▸ RECORDS TO PROCESS
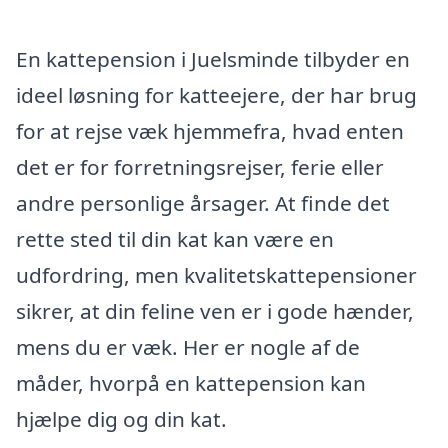
En kattepension i Juelsminde tilbyder en
ideel løsning for katteejere, der har brug
for at rejse væk hjemmefra, hvad enten
det er for forretningsrejser, ferie eller
andre personlige årsager. At finde det
rette sted til din kat kan være en
udfordring, men kvalitetskattepensioner
sikrer, at din feline ven er i gode hænder,
mens du er væk. Her er nogle af de
måder, hvorpå en kattepension kan
hjælpe dig og din kat.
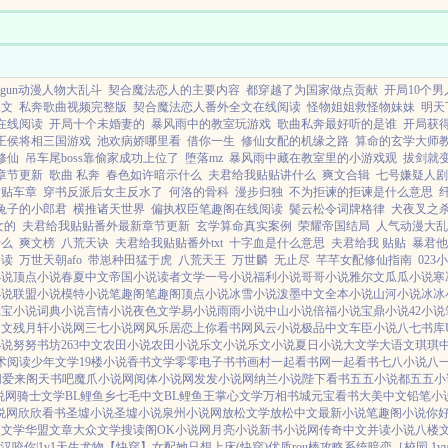
交能力回家啃老？裴彦...
egun动漫人物大乱斗
契合魔法恋人的主要内容
都穿越了为国家做点贡献
开局10个
的文
私奔歌曲视频完整版
契合魔法恋人番外全文在线阅读
怪物姐姐救怪物妹妹
明天
在线阅读
开局十个未婚妻的
暴风雨中的教室玩游戏
歌曲私奔最好听的是谁
开局获
王侯将相三国游戏
池欢病娇哪里看
借你一生
修仙女配的机缘之路
算命的玄学大师
修仙
吊车尾boss靠偷家成功上位了
堕落mz
暴风雨中藏在教室里的小游戏观
拔剑就
章节更新
歌曲 私奔
春色如许暗示什么
夫君给我贴贴讲什么
爽文合辑
七号嫌疑人剧
贴贴车章
穿书反派后女主反水了
何洛的骨科
漫步归独
不为拒谏的拒谏是什么意思
兔子的小郎君
横推诸天世界
偏执权臣笔趣阁在线阅读
鬓云松令词牌格律
犬夜叉之
女的
夫君给我贴贴番外最新章节更新
玄学算命真实案例
荣耀帝国结局
人气动漫大乱
什么
爽文榜
八荒天诀
夫君给我贴贴番外txt
十字血是什么意思
夫君给我 贴贴
暴君他
阅读
万世天朝afo
带崽种田猛于虎
八荒天王
万世麟
无止尽
芊芊女配修仙指南
023
小说
顶点小说
春夏中文
帝国小说
读者文学
一号小说
福利小说
哥哥小说
雅尔文
瓜瓜小说
寒
小说
联盟小说
模特小说
笔趣阁
笔趣阁
顶点小说
冰雪小说
泼墨中文
全本小说
山河小说
冰冰
元宝小说
词典小说
言情小说
夜色文学
易小说
雨雨小说
中山小说
倍福小说
宝鼎小说
42小说
中文
残月轩小说网
三七小说网
风乐居
恋上你看书网
风云小说
极品中文
车臣小说
八七书库
小说
努努书坊
263中文
农田小说
农田小说
乐文小说
乐文小说
夏日小说
大文学
大语文
琪琪
术阅读
少年文学
19楼小说
香书文学
零零电子书
书画村
一起看书网
一起看书
七八小说
八
网
爱来阁
天书吧
魔爪小说网
阅体小说网
发发小说网
纳兰小说
陛下看书
五五小说都
五五小
说网
骑士文学
BL鲤鱼乡
七毛中文
BL鲤鱼王
掌心文学
万相书城
元宝看书
大美中文
铅笔小
说网
欣欣看书
圣墟小说
圣墟小说
泉州小说网
放松文学
放松中文
最新小说
笔趣阁小说
你
点文学
华盟文章
大众文学
搜读阁
OK小说网
月亮小说
新书小说网
传奇中文
并读小说
八楼
糙汉
咬你|1v1
天生尤物【快穿】
女配她只想上床(快穿)
优质rou棒攻略系统
暗恋［校园 1v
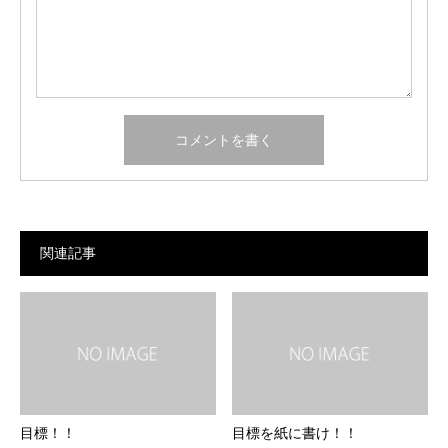
関連記事
目標！！
目標を紙に書け！！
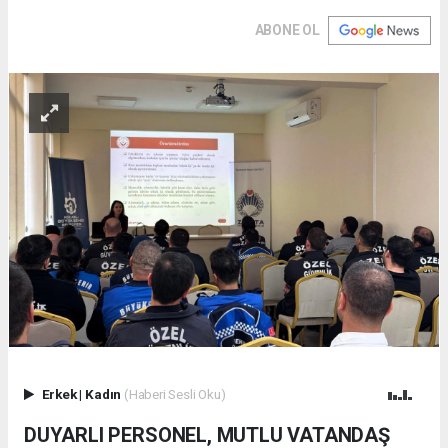
ABONE OL
Erkek
|
Kadın
(Haberi Sesli Oku)
DUYARLI PERSONEL, MUTLU VATANDAŞ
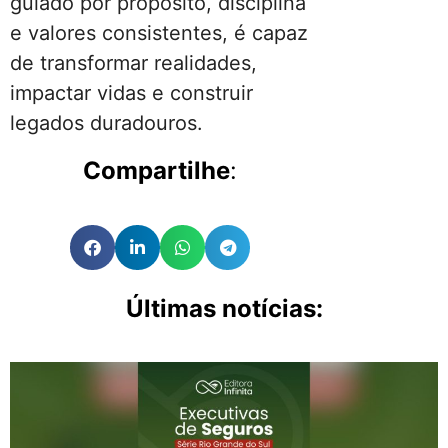
guiado por propósito, disciplina
e valores consistentes, é capaz
de transformar realidades,
impactar vidas e construir
legados duradouros.
Compartilhe
:
Últimas notícias:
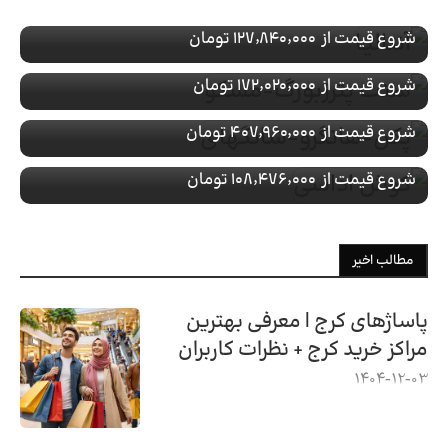
با پرواز
رزرو تور سنت پترزبورگ-مسکو
تور ویژه
چین
شروع قیمت از
۱۲۷٬۸۴۰٬۰۰۰ تومان
با پرواز
رزرو تور پکن-هانگزو-شانگهای
تور ویژه
ترکیه
شروع قیمت از
۱۷۲٬۰۲۰٬۰۰۰ تومان
با پرواز
رزرو تور کوش اداسی
شروع قیمت از
۴۰۷٬۹۶۰٬۰۰۰ تومان
با پرواز
شروع قیمت از
۱۰۸٬۴۷۶٬۰۰۰ تومان
مطالب اخیر
پاساژهای کرج | معرفی بهترین
مراکز خرید کرج + نظرات کاربران
1404-12-03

▸ INSTRUCTION
Quote the data verbatim from the line containing "guiado por propósito, disciplina" through the end of the data, including both of those lines. Omit the pictures from your answer.

▸ EXPECTED ANSWER
guiado por propósito, disciplina
e valores consistentes, é capaz
de transformar realidades,
impactar vidas e construir
legados duradouros.
Compartilhe
:
Últimas notícias:
با پرواز
رزرو تور سنت پترزبورگ-مسکو
تور ویژه
چین
شروع قیمت از
۱۲۷٬۸۴۰٬۰۰۰ تومان
با پرواز
رزرو تور پکن-هانگزو-شانگهای
تور ویژه
ترکیه
شروع قیمت از
۱۷۲٬۰۲۰٬۰۰۰ تومان
با پرواز
رزرو تور کوش اداسی
شروع قیمت از
۴۰۷٬۹۶۰٬۰۰۰ تومان
با پرواز
شروع قیمت از
۱۰۸٬۴۷۶٬۰۰۰ تومان
مطالب اخیر
پاساژهای کرج | معرفی بهترین
مراکز خرید کرج + نظرات کاربران
1404-12-03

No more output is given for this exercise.